Casualties affect elections in two ways. First, wartime variables affected position formation, where higher state casualties increased the likelihood that challengers openly opposed the war. Second, casualties influence Senate elections directly. Incumbents are held responsible for the conduct of the war, and their vote share is adversely affected by higher casualty rates in their states. Although both incumbents and challengers face constraints, our findings suggest that incumbents face the greatest constraints while challenger behavior is endogenous to casualties. Candidates react strategically to the information provided to them by their state-level casualties, suggesting strategy is not reserved to the battlefield. Candidates behave strategically when formulating wartime positions, rightly perceiving that electorates respond to candidate position differences when voting. Analyses of elections during the Iraq and of Senator positions are taken during the Vietnam Wars.
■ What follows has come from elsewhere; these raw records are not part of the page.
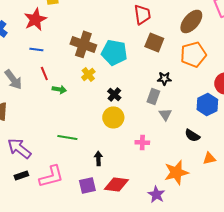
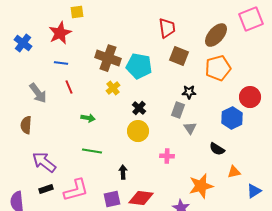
green arrow: (59, 89) -> (88, 118), moved

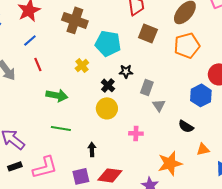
brown cross: (108, 58) -> (75, 20), moved
blue line: (61, 63) -> (30, 40), turned -48
black star: (189, 92) -> (126, 71), moved
green arrow: (88, 118) -> (57, 95), size x1.5

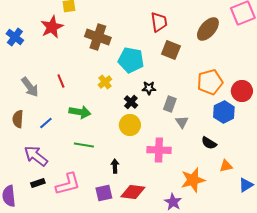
blue line: (30, 40) -> (46, 123), moved
orange pentagon: (187, 45) -> (210, 82), moved
pink cross: (136, 133) -> (159, 150), size x1.6

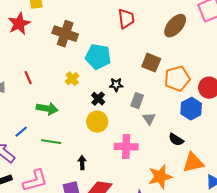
brown square: (171, 50) -> (151, 63), moved
blue line: (46, 123) -> (21, 132), moved
orange triangle: (226, 166) -> (193, 163), size x1.6

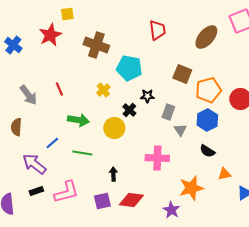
blue hexagon: (191, 109) -> (207, 120), moved
yellow circle: (97, 122) -> (114, 128), moved
orange triangle: (193, 163) -> (224, 174), size x0.6

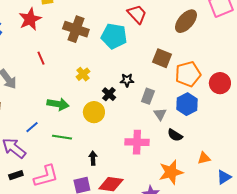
red trapezoid: (157, 30) -> (137, 14), turned -35
cyan pentagon: (129, 68) -> (114, 36), moved
red line: (59, 89) -> (41, 58), moved
black semicircle: (207, 151) -> (175, 135), moved

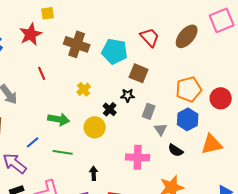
red trapezoid: (137, 14) -> (150, 37), moved
brown square: (162, 58) -> (139, 73), moved
orange triangle: (204, 158) -> (212, 144), moved, size x1.6

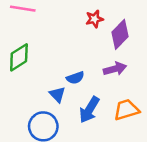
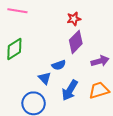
purple diamond: (120, 34) -> (76, 42), moved
purple arrow: (115, 69) -> (100, 61), moved

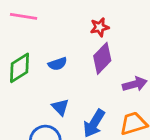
blue semicircle: (59, 65) -> (58, 64), moved

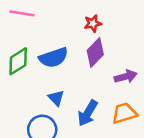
blue semicircle: (58, 64) -> (54, 58), size x1.6

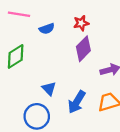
blue semicircle: (54, 58) -> (47, 29), moved, size x0.6

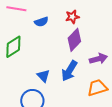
blue arrow: (77, 102) -> (69, 71), moved

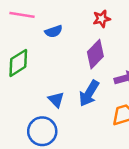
red star: (72, 17) -> (102, 19), moved

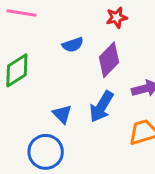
blue semicircle: (54, 31) -> (73, 45), moved

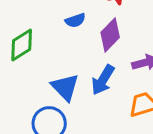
blue triangle: (62, 114) -> (65, 87), size x1.5

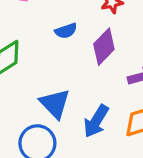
blue arrow: (103, 80) -> (96, 121), moved

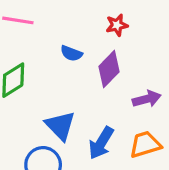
blue semicircle: (66, 31) -> (71, 53), turned 40

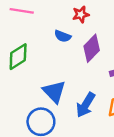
red star: (117, 25) -> (81, 14), moved

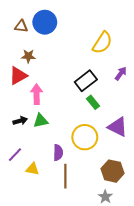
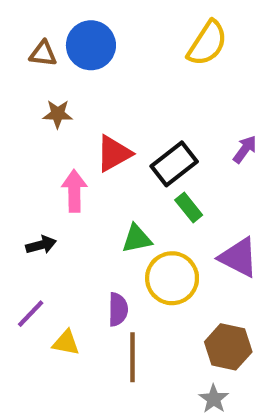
yellow semicircle: (102, 43) -> (207, 43), moved
red triangle: (18, 76) -> (114, 153), moved
green triangle: (41, 121) -> (137, 239), moved

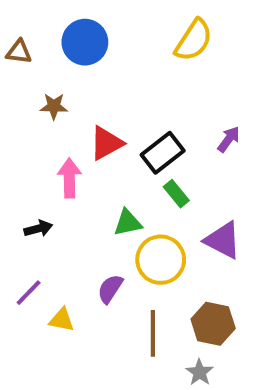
brown triangle: (43, 54) -> (19, 52), moved
purple semicircle: (118, 309) -> (110, 289), turned -148
brown line: (133, 357) -> (153, 333), moved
Even when national issues dominate headlines, advertisements, and campaigning, all politics remain local – especially wartime politics.
Looking at the Korean and Vietnam Wars, we evaluate the influence of casualties disaggregated by space/hometowns and time on mass opinion in both the Korean and Vietnam wars and on individual opinion in the Vietnam War. We find a powerful connection between US casualties and public support for a war consistent with our expectations about the importance of casualty trends, the geographic locations of casualty hometowns, and the interaction of these dynamics. Disaggregated casualties are better able to capture variation in mass public and individual wartime opinion than are logged cumulative national casualties – the standard wartime measure employed. We also find that the wartime information-opinion process operates more strongly in the ex ante identifiable early stages of a conflict, and less effectively later in a conflict when casualty expectations (and thus the value of new information) begin to harden. These results strongly support the general notion that casualty patterns act as an observable proxy for our RP/ETC process by capturing information that individuals draw on to generate ETC and formulate wartime positions, improving our ability to understand and predict wartime opinion.